▶ _BACAAN_
Anggota Bawaslu Rahmat Bagja meminta KPU memperjelas paramater zina dalam PKPU. (CNN Indonesia/Bimo Wiwoho)
|
(CAKAPLAH) - Komisioner Badan Pengawas Pemilu (Bawaslu) Rahmat Bagja menolak aturan yang melarang narapidana kasus zina mencalonkan diri di Pilkada Serentak 2020 selama ukurannya tidak jelas.
Aturan itu tercantum dalam draf revisi Peraturan KPU Nomor 3 Tahun 2017 tentang pencalonan kepala daerah.
"Kalau parameternya tidak jelas, jangan diatur. Nanti jadi masalah lagi," kata Bagja saat ditemui di kantor Indonesian Legal Roundtable, Jakarta, Senin (7/10/2019).
Bagja menyayangkan tak ada definisi jelas soal zina di dalam aturan tersebut seperti di KUHP. Di KUHP, kata Bagja, zina diatur sebagai hubungan seks yang dilakukan oleh orang yang sudah menikah dengan bukan pasangan sahnya.
Hal ini berpotensi untuk disalahpahami oleh jajaran penyelenggara Pemilu di daerah. Ia khawatir pasal di PKPU ini nantinya bisa dibuat pelaporan hanya dengan dasar pengakuan seseorang.
Selain itu, ada potensi ketidakadilan. Sebab di bagian lain PKPU tersebut diatur mantan narapidana boleh mencalonkan diri, kecuali napi narkoba dan kejahatan seksual terhadap anak.

▶ _DATA TERSIMPAN_
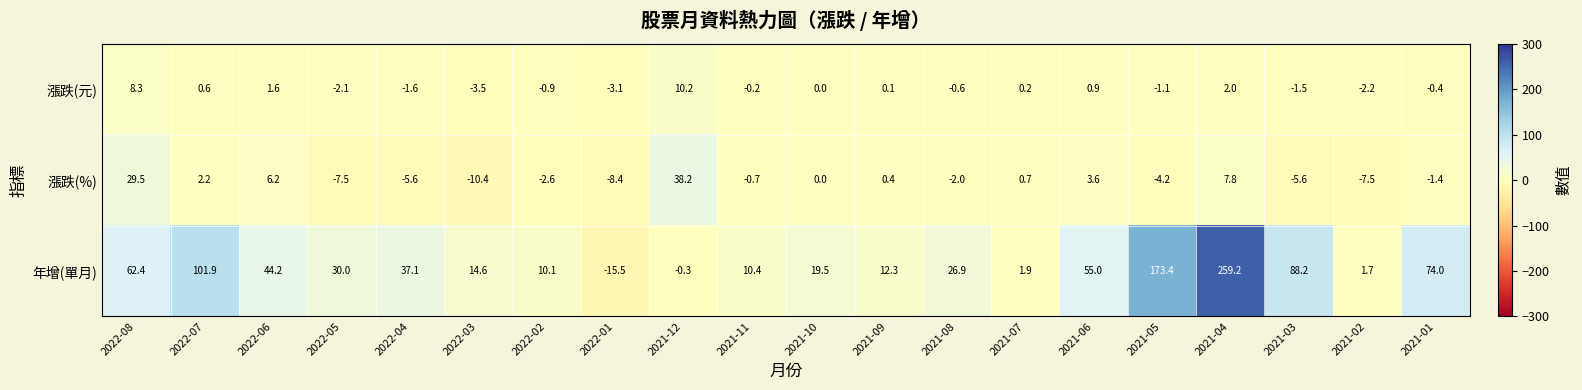

Where is 年增(單月) nearest to the value 121?

2022-07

▶ _YANG HARUS DIKERJAKAN_
A) Sebutkan semua jenis kasus narapidana yang disebut dalam berita tentang aturan zina di PKPU.
B) Teruskan berita tentang aturan zina di PKPU itu mulai setelah kalimat terakhirnya.
Data di atas diambil dari sumber yang berbeda.

▶ _JAWABAN TIAP TUGAS_
A) Zina, narkoba, dan kejahatan seksual terhadap anak.

B)
"Kalau ada yang tobat bagaimana? Misalnya ada yang enggak mau mabok lagi, enggak mau zina lagi, itu bagaimana? Wong mantan narapidana saja bisa nyalon. Saya bilang ke teman-teman KPU, tolong buat parameter yang jelas," ujar dia.
Sebelumnya, KPU melarang orang yang pernah melakukan perbuatan tercela mencalonkan diri di Pilkada 2020. Dalam Pasal 4 poin j angka 1 hingga 5 perbuatan tercela dirincikan sebagai judi, mabuk, pemakai atau pengedar narkoba, zina, dan perbuatan kesusilaan lainnya.
Dalam Pasal 42 ayat (1) huruf h, calon kepala daerah harus membuktikan diri mereka tak melakukan hal-hal itu dengan SKCK dari polisi. Calon gubernur dan wakil gubernur harus meminta SKCK ke Polda. Sementara calon bupati dan wakil bupati atau calon wali kota dan wakil wali kota harus mendapat SKCK dari polres.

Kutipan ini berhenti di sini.